P’nyang gas development to be stand-alone project

Oct. 18, 2019
Papua New Guinea’s Petroleum Minister Kerenga Kua said the ExxonMobil-led P’nyang gas field development in the Western Highlands along with a third LNG train at the PNG LNG plant near Port Moresby, will be treated as an integrated stand-alone project.

Papua New Guinea’s Petroleum Minister Kerenga Kua has stated that the ExxonMobil Corp.-led development of P’nyang natural gas field in the Western Highlands, along with a third LNG train at the PNG LNG project plant at Caution Bay near Port Moresby, will be treated as an integrated stand-alone gas project under the terms of a gas agreement that will be separate from the terms of the agreements governing the initial PNG LNG and the new Papua LNG projects.

Kua said concessions made for PNG LNG and Papua LNG will not be readily available for the P’nyang project.

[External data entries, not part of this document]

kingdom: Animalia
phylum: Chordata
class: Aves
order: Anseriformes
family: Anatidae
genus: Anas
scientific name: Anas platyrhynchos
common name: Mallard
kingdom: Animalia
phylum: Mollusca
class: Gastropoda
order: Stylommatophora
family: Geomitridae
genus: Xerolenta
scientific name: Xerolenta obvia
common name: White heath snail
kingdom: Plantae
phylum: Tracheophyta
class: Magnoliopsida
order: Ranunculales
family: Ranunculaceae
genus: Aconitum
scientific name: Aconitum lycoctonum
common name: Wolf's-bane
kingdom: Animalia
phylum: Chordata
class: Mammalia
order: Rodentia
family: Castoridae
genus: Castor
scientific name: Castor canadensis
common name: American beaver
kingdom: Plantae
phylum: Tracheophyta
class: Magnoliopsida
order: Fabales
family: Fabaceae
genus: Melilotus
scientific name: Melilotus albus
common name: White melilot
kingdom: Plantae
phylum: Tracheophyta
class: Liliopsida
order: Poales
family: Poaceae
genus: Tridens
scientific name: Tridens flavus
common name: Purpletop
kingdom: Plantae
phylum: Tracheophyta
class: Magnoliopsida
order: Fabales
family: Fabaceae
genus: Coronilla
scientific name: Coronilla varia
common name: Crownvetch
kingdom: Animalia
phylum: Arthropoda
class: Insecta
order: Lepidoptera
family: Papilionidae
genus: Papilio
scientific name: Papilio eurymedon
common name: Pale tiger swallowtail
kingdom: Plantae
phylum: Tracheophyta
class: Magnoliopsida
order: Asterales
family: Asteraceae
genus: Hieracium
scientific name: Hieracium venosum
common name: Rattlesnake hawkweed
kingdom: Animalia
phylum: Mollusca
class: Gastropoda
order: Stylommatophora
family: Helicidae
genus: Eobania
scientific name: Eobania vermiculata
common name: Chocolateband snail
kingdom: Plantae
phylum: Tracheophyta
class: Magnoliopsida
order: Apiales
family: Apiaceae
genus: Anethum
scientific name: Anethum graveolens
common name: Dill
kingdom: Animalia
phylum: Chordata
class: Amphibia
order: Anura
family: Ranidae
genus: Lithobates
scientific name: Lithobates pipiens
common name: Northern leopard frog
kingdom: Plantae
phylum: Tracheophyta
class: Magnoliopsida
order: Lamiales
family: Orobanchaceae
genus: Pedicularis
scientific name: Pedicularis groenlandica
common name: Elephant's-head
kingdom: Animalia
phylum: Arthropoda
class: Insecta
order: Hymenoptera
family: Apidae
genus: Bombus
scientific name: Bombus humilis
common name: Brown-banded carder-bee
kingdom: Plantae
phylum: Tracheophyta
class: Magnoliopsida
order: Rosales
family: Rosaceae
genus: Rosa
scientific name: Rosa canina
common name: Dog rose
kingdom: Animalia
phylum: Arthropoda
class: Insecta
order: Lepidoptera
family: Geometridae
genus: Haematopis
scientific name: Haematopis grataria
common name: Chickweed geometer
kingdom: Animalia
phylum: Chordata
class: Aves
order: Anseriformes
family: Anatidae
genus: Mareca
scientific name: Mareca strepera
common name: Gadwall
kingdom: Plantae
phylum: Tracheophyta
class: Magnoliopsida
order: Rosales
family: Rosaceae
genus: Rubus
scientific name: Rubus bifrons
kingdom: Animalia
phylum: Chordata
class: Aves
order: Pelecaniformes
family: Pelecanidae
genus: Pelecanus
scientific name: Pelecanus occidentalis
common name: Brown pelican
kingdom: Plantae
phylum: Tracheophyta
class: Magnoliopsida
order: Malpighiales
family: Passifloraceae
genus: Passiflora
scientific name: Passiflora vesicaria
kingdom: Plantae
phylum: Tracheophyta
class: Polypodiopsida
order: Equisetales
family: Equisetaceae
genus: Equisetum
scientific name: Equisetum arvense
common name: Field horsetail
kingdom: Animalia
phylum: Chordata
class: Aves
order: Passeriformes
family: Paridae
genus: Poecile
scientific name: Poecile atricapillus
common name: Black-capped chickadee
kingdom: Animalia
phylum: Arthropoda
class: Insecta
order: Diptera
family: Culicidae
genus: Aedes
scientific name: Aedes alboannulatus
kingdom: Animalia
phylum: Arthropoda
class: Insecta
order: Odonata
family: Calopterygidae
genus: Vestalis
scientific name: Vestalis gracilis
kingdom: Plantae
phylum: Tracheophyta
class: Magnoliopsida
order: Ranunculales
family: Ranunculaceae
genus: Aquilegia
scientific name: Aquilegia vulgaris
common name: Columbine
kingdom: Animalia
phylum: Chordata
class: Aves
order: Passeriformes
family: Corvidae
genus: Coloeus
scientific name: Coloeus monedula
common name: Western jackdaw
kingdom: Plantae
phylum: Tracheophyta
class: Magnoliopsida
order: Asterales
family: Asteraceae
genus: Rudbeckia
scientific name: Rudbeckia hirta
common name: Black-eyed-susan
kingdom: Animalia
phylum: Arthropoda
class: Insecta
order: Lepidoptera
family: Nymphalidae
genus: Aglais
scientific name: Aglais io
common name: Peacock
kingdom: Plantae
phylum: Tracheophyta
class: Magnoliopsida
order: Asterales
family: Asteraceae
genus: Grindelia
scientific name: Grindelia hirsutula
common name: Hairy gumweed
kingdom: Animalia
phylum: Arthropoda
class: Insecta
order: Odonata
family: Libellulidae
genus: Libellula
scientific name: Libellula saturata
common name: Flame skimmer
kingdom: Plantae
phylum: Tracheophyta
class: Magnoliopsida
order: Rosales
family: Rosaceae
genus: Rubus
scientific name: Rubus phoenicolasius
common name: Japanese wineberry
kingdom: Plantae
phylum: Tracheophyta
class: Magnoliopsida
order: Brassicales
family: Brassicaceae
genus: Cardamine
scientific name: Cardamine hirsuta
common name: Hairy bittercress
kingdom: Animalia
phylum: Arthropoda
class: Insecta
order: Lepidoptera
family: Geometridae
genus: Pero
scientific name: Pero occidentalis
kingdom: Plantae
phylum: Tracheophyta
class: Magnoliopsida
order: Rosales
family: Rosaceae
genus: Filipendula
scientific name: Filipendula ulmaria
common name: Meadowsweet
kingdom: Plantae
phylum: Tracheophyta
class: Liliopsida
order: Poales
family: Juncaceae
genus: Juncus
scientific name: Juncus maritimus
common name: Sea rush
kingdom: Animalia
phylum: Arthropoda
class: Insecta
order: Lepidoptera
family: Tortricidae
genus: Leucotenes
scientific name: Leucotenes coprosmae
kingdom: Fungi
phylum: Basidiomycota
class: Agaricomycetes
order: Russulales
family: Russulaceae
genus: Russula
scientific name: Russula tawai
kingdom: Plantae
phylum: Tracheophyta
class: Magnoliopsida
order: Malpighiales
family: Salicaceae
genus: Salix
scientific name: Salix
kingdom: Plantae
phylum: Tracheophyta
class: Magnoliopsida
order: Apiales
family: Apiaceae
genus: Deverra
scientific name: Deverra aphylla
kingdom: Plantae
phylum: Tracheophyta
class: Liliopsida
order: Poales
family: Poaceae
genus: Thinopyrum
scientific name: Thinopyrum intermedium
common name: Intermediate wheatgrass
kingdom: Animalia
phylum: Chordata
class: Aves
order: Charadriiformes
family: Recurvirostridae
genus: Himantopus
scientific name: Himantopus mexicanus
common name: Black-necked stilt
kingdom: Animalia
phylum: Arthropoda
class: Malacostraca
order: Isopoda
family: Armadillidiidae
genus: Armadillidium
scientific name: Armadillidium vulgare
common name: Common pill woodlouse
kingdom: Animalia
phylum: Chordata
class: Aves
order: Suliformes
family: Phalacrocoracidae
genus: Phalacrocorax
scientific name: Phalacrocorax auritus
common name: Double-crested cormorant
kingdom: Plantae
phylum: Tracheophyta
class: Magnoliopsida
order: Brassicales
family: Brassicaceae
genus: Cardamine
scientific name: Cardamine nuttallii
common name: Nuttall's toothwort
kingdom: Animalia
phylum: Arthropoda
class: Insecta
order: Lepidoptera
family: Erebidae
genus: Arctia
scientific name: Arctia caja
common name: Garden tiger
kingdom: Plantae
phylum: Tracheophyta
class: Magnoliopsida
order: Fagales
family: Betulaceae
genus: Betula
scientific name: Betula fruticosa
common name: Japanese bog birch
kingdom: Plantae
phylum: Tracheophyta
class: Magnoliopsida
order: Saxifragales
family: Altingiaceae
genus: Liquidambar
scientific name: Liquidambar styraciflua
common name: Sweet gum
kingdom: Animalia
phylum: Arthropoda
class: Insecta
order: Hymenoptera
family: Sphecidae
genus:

Kua was speaking after the passing of the legislative amendments this week that gave effect to the gas agreement for Papua LNG (Elk-Antelope fields development) that was signed by the previous government in April.

Kua said the fiscal terms for Papua LNG were a slight improvement on the original PNG LNG project, including accommodation for state equity back-in plus agreed concessions for national content, third-party pipeline access, an option for government-owned Kumul Petroleum Holdings Ltd. to own the project pipeline, and the option for national entities to own LNG vessels.

However, the minister said the Papua New Guinea government expected the P’nyang project agreement to go further and deliver much better fiscal and economic benefits for the country. He said most of the joint venture participants in Papua LNG were the same as those in PNG LNG and P’nyang and they had been benefitting from what he called generous concessions offered for the initial PNG LNG project since it came on stream in 2014.

Kua said the government did have the option of deferring the P’nyang project until the proposed new oil and gas legislation and revised fiscal regime were introduced in 2020. Nevertheless, he said it was more beneficial to have the P’nyang gas agreement negotiated and signed under the existing Oil and Gas Act 1998.

This will mean that construction and development work for P’nyang can follow directly on the heels of work on Papua LNG, thus extending the economic boom from 4 years for a single project to 8 years for the two projects. Kua added that the state was a participant in the projects and wanted to benefit from the economic savings brought by the combined engineering, financing, and construction of the total of three LNG trains that will come from Papua LNG and P’nyang.

The minister said the government expected to sign the P’nyang agreement in November.